When looking for a repair shop to service your bike, make sure it is familiar with your make - whether it's a Harley-Davidson, Suzuki, or Honda - and that it does not specialize in just one type.

It's also important to note that not all car mechanics service motorcycles, so you'll need to research to find one in your area, or learn how to do basic maintenance yourself.

Peck said a motorcycle's engine oil should be changed on a 3,000- to 5,000-mile interval.
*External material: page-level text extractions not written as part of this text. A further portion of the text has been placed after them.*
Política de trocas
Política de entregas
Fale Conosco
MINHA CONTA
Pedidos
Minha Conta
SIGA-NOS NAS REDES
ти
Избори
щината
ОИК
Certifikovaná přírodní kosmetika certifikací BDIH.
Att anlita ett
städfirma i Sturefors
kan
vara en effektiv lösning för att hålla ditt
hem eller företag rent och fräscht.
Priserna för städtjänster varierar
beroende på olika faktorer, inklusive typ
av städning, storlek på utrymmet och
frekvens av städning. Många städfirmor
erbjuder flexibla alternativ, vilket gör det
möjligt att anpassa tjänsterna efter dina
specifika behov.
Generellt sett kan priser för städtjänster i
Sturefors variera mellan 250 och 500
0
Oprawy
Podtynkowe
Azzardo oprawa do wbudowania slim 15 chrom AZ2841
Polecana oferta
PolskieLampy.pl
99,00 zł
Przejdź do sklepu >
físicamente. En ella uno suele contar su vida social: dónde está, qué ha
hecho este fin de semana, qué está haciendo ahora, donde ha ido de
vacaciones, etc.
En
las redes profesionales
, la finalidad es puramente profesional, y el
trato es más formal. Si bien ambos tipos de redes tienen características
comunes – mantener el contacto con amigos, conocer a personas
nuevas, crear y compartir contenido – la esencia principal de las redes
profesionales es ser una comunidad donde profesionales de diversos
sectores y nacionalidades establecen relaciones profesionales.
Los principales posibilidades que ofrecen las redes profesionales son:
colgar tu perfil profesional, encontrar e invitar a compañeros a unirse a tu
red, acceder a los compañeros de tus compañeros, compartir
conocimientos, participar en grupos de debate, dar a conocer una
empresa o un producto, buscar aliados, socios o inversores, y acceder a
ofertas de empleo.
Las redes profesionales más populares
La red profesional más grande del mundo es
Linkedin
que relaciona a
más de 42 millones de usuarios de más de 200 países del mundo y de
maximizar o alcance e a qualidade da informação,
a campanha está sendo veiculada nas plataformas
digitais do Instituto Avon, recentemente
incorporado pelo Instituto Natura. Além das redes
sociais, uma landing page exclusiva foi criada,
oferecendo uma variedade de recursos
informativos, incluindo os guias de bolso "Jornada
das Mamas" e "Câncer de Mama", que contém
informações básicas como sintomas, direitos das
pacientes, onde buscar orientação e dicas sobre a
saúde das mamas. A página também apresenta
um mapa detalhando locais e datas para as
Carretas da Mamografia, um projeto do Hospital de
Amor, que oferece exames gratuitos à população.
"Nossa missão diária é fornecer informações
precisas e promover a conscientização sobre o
Some mechanics recommend changing the engine oil and filter every six months.

Rick Higgins, owner of Rick's 1 Auto Service in Columbus, Ohio, recommends changing the engine oil about every 2,500 miles.

"It usually depends on what type of bike," Higgins said. "Some bikes take different types of oil."

Peck said the cost of an average oil change is about $25, but many newer, high-performance motorcycles use synthetic oil, which can cost about $60.

Because motorcycles sit for long stretches during cold or inclement weather, Peck recommends checking your motorcycle tires before each ride.

"Dry rotting and cracking of the tire is something we see on many motorcycles that are older but have low miles and great tread," Peck said. "These conditions can cause a blowout and, on a bike, that can be disastrous."

Because motorcycles typically have different-sized front and back tires, it's not necessary to rotate them.

It's important to check your motorcycle's lights, indicators, and brakes before every ride. Motorcycle experts also recommend checking the chain tension and lubrication every month and checking the control cables every two months.

At the same time, clean and inspect the air filter and spark plugs. Check the brake fluid level and condition of the brake pads and brake lines. Higgins recommends changing the brake fluid about every two years.

"If severe grooving of the rotors or harsh or grinding noises are present, have the brakes serviced as soon as possible," Peck said.

The air filter and spark plugs require changing about every nine months.

Also, don't forget the transmission fluid, which Higgins says should be changed every couple of years.